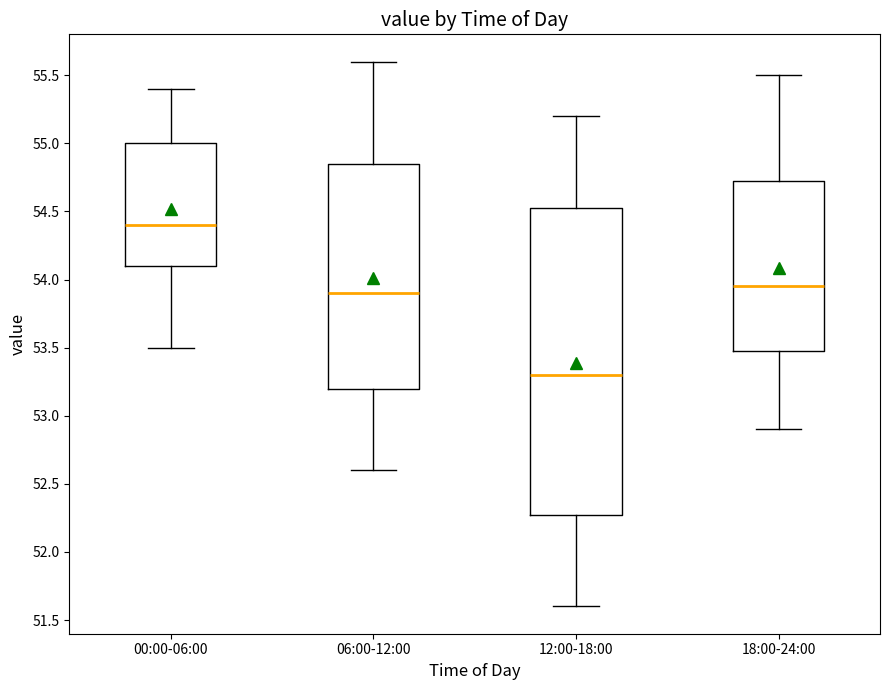

Which box's median line is the highest?

00:00-06:00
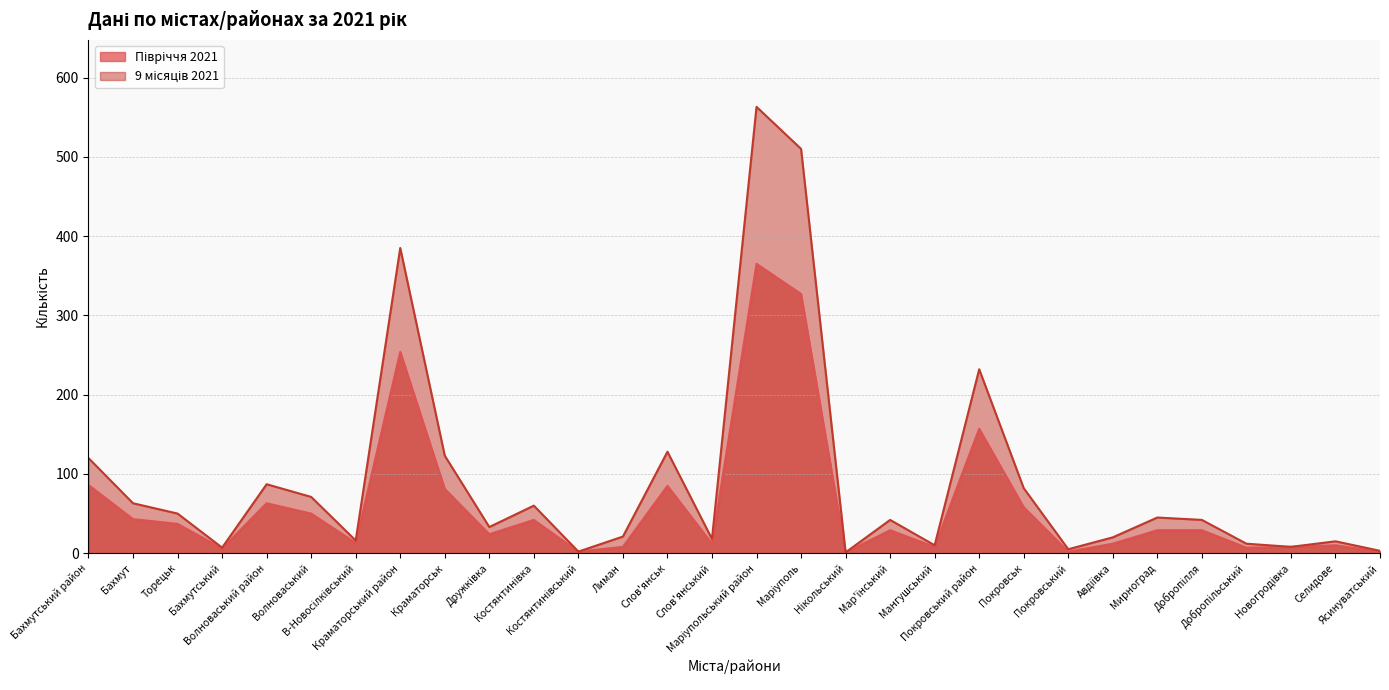

True or false: 9 місяців 2021 has a value of 42 at Мар'їнський.

True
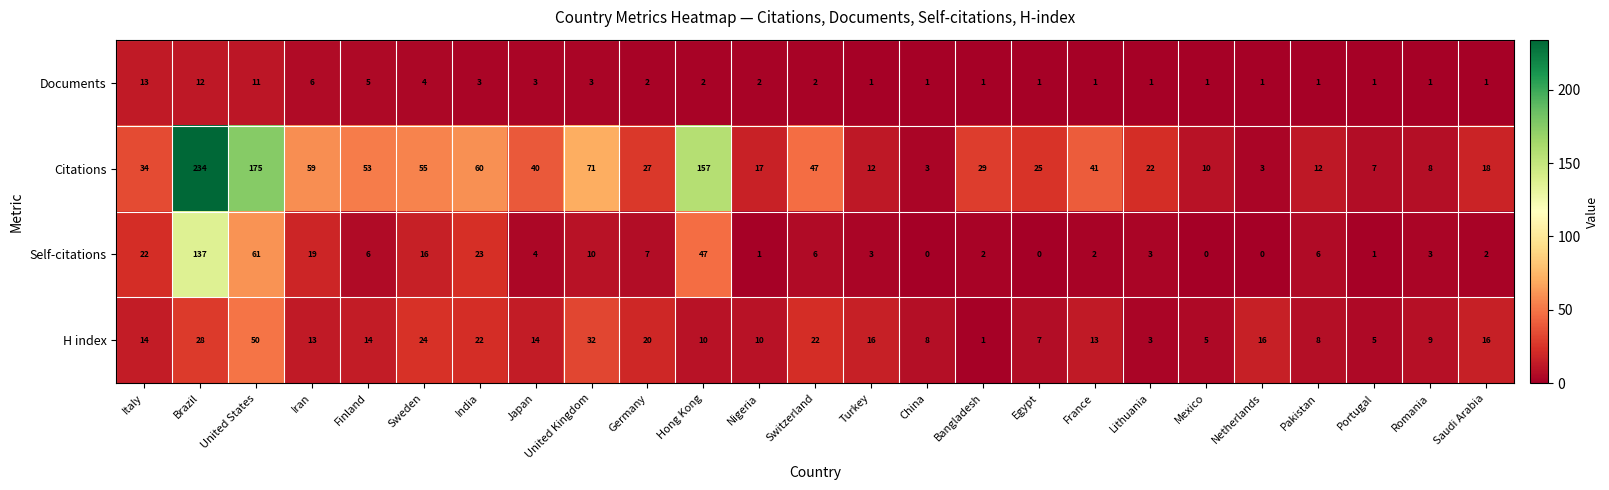

At which category does the chart reach its peak across all series?

Brazil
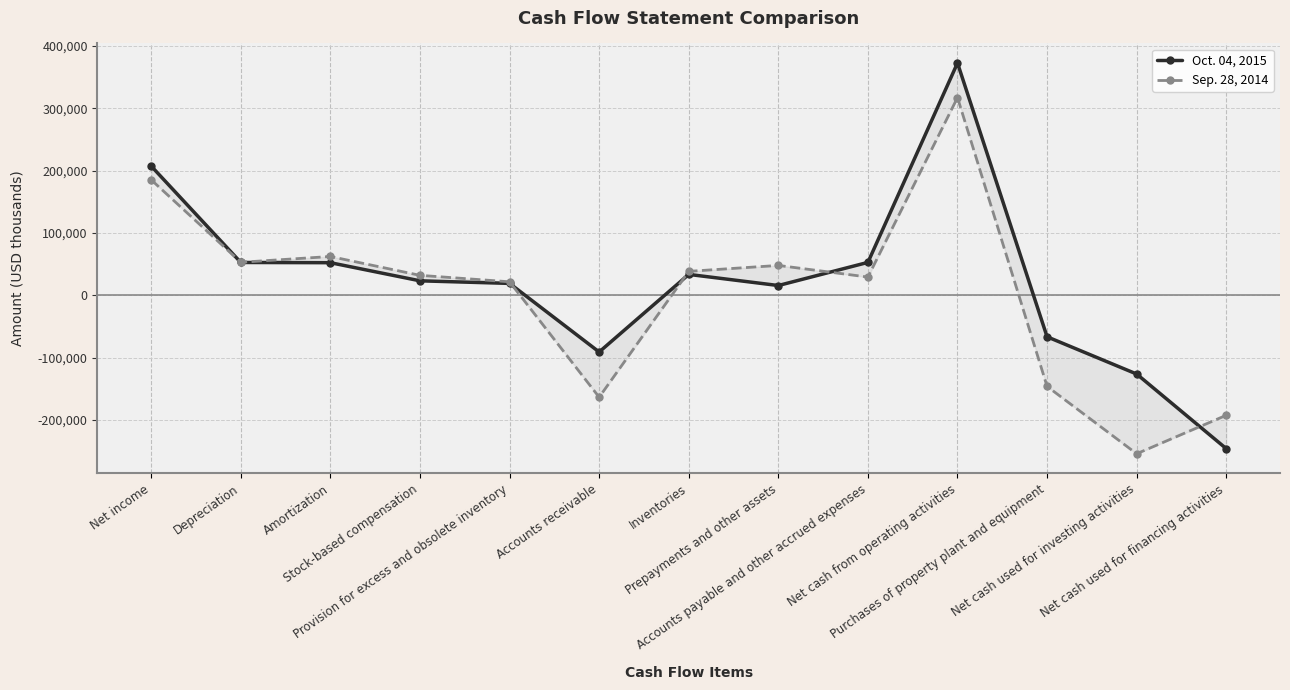

What is the label of the 9th point from the right?

Provision for excess and obsolete inventory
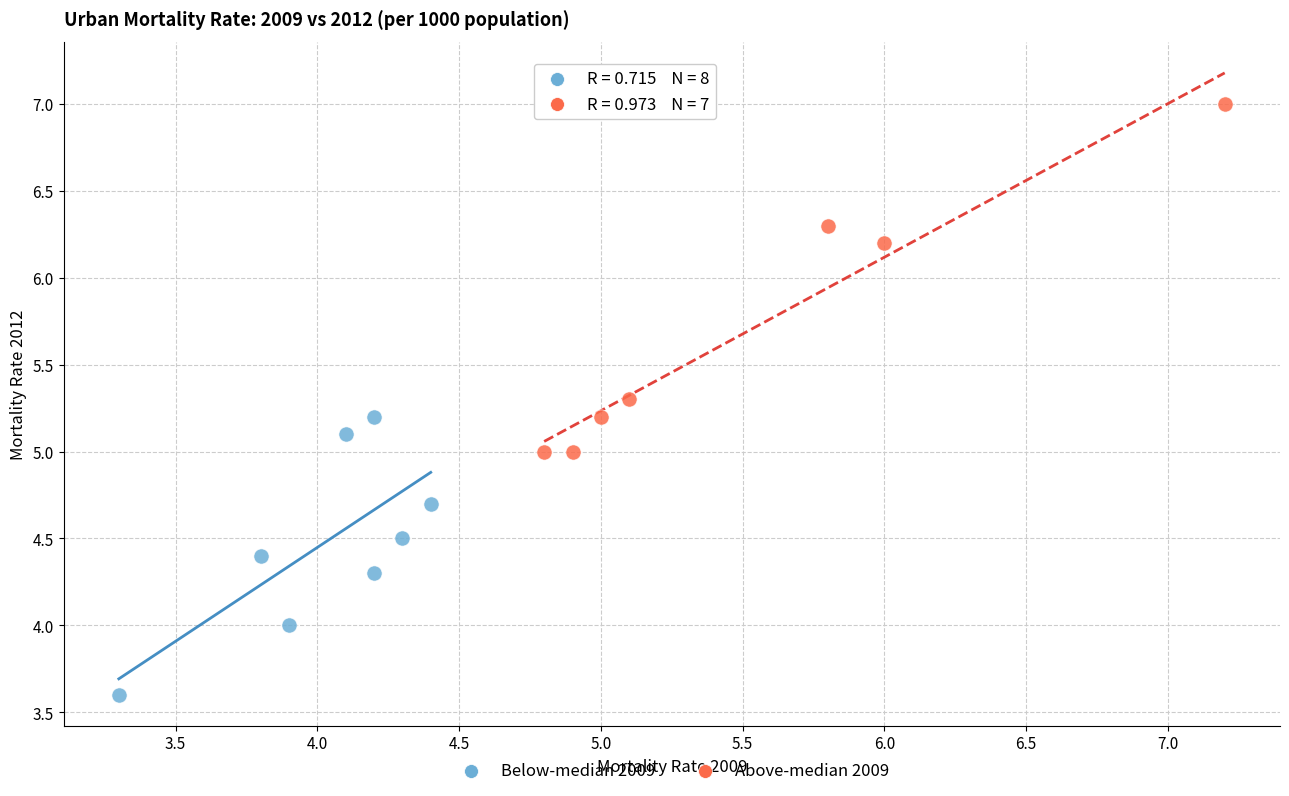

Which series has the largest Y range (max minus min)?

Above-median 2009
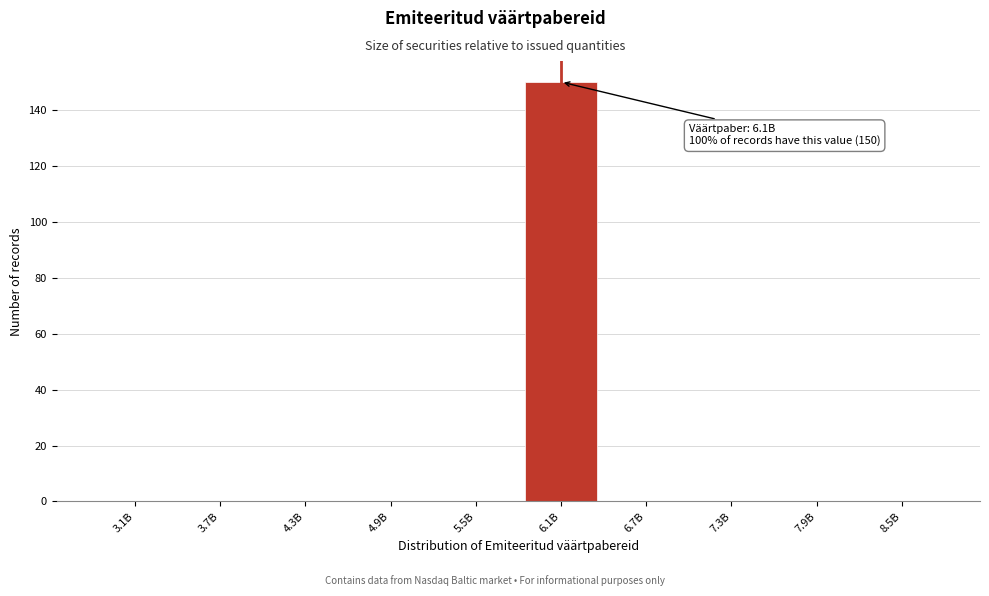

Reading right to left, list all the values displayed in this chart.

8.5B=0	7.9B=0	7.3B=0	6.7B=0	6.1B=150	5.5B=0	4.9B=0	4.3B=0	3.7B=0	3.1B=0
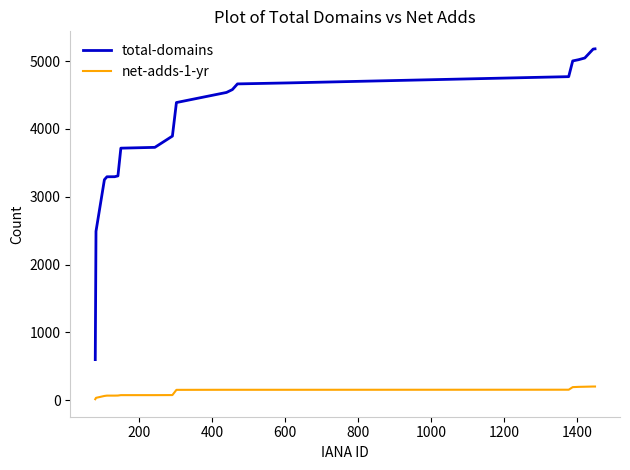

What is the sum of all net-adds-1-yr values?

2421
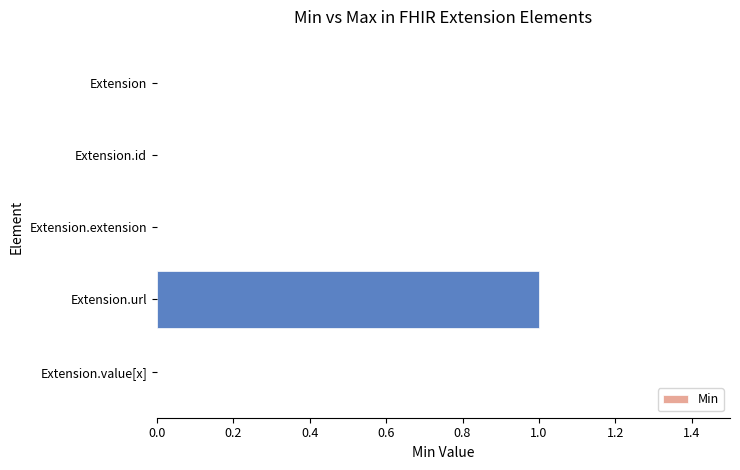

How many series are shown in this chart?

1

::::

> _Assigned task_:
Please reproduce the whole listing above verbatim, leaving out the pictures.

> _Result of this exercise_:
Which box's median line is the highest?

00:00-06:00

True or false: 9 місяців 2021 has a value of 42 at Мар'їнський.

True

At which category does the chart reach its peak across all series?

Brazil

What is the label of the 9th point from the right?

Provision for excess and obsolete inventory

Which series has the largest Y range (max minus min)?

Above-median 2009

Reading right to left, list all the values displayed in this chart.

8.5B=0	7.9B=0	7.3B=0	6.7B=0	6.1B=150	5.5B=0	4.9B=0	4.3B=0	3.7B=0	3.1B=0

What is the sum of all net-adds-1-yr values?

2421

How many series are shown in this chart?

1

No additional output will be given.